Book Review: Animal Sanctuary | Books & Authors | Hudson Valley | Chronogram Magazine

There’s an old joke about a drunk being stopped by a cop: As the drunk sits in his car, waiting for the officer to come up to the window, he tells himself: Don’t say Occifer. Don’t say Occifer.

Up comes the cop.

“Evenin’ Occifer,”
blurts out the drunk.

What I didn’t want to blurt out about this book, Animal Sanctuary—which is not just written, but crafted and, really, invented by Hudson author Sarah Falkner—is the word “experimental.” I didn’t want to say it, as the word tends to create a rather pleasureless, sour taste in a prospective reader’s mouth. But this novel is delicious. It’s brilliant. It is a pleasurable, sweeping tale told in gorgeous, startling prose.

At its center is actress Kitty Dawson, star of some 1960s movies involving wild animals and great danger. She has a soft spot for critters, particularly big cats. Her career on the wane, she establishes an animal sanctuary for the sad, fanged, exotic castoffs (of which, we learn, there are so many), and there are delightful sections about the complexities of doing so. The story branches into the lives of her son (a performance artist), Kitty’s body double, the movie director, and more. We are not so much shown these characters as we are thrown right into the ring with them: Falkner’s prose leaves a dense, complex impression but it’s actually quite spare and efficient, and instead of introductions she simply switches, crisply, to a new point of view. But there’s plenty of action and plot to anchor her luminous tale. In one of my favorite early moments, Dawson, in the midst of filming, gets mail from her husband:

An envelope arrives from Noel. It contains a photograph of our living room, and in the living room, on the green paisley couch, is a lion, a large male, with a full mane.


“Call me when you get this!” is scribbled on the back.
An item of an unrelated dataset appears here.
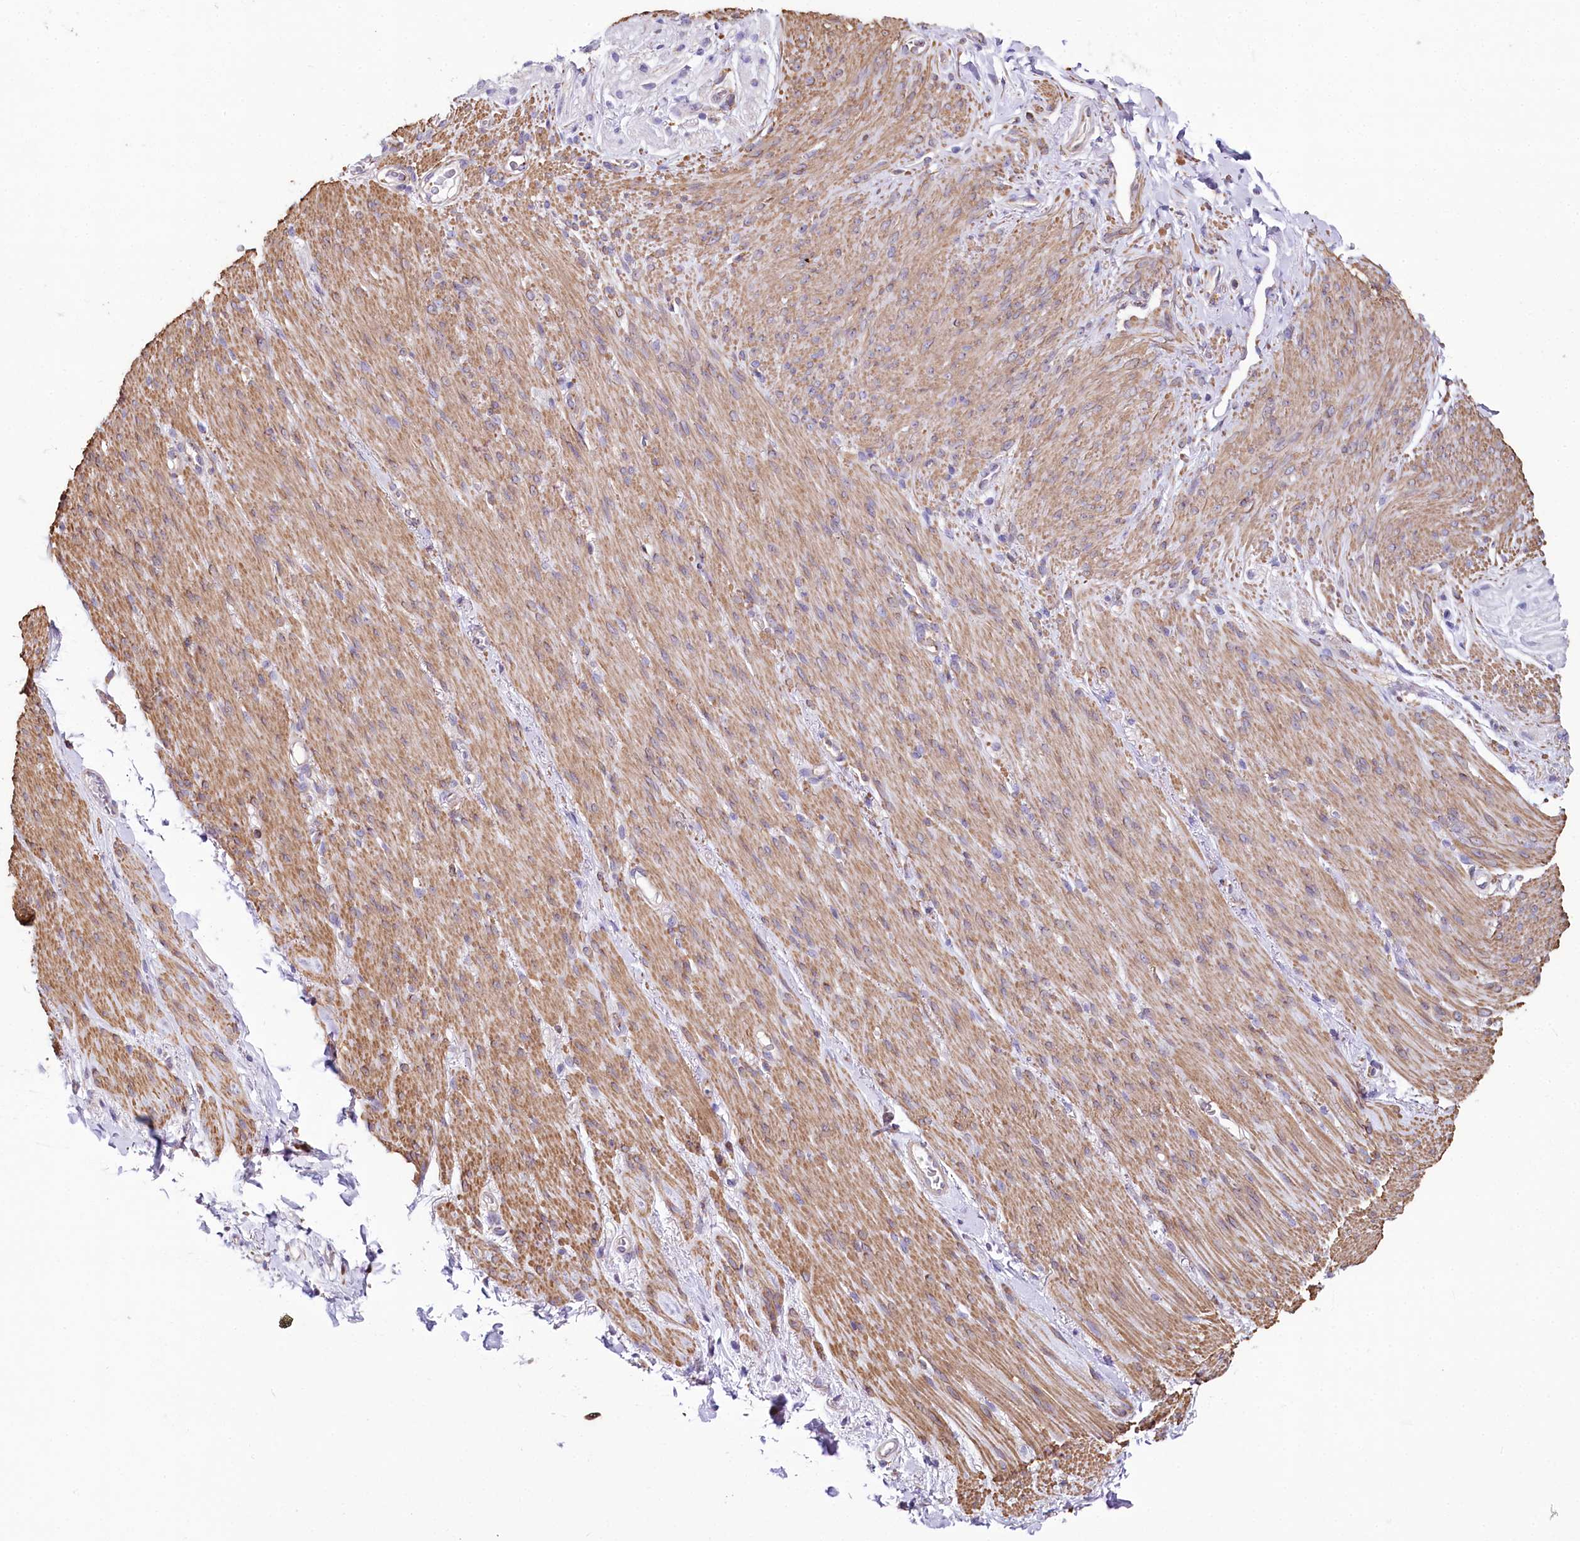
{"staining": {"intensity": "negative", "quantity": "none", "location": "none"}, "tissue": "adipose tissue", "cell_type": "Adipocytes", "image_type": "normal", "snomed": [{"axis": "morphology", "description": "Normal tissue, NOS"}, {"axis": "topography", "description": "Colon"}, {"axis": "topography", "description": "Peripheral nerve tissue"}], "caption": "Immunohistochemistry of normal adipose tissue demonstrates no positivity in adipocytes.", "gene": "STX6", "patient": {"sex": "female", "age": 61}}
The story is told in a myriad of different formats—whole sections written in dialogue, or in interior thought, or as excerpted articles and news bits (hilariously pitch-perfect in tone). Chapter titles quietly announce their arrival: “Some Publications in Which Rory Dawson Is Mentioned” (chapter 9). Gruesome, tragic details are told with an unstinting clarity. Whatever the format, the story keeps growing, its issues expanding and taking shape: what it means to be human, to make art, and to have an impact of the lives of animals whether it harms or helps them. It may sound like an implausible mix, but in Falkner’s hands, it winds up seeming absolutely inevitable: the natural predicament of all of us, circa right now.

Animal Sanctuary
is also an argument for why—every once in a frequent while—we should put down our plot-driven / would-work-so-well-as-a-Julia-Roberts-movie / Oprah-would-love-it kind of books, and pick up something like this. No, actually, pick up this. For this book is pearls. It won the Starcherone Prize for Innovative Fiction, and bearing such a badge of honor may in fact keep it off the front table at the big-box bookstore. Even the arbiters of the prize are careful to say “innovative,” not that more dangerous, wilder-sounding e-word. But experimental or not, this is a great modern tale, and you should read it.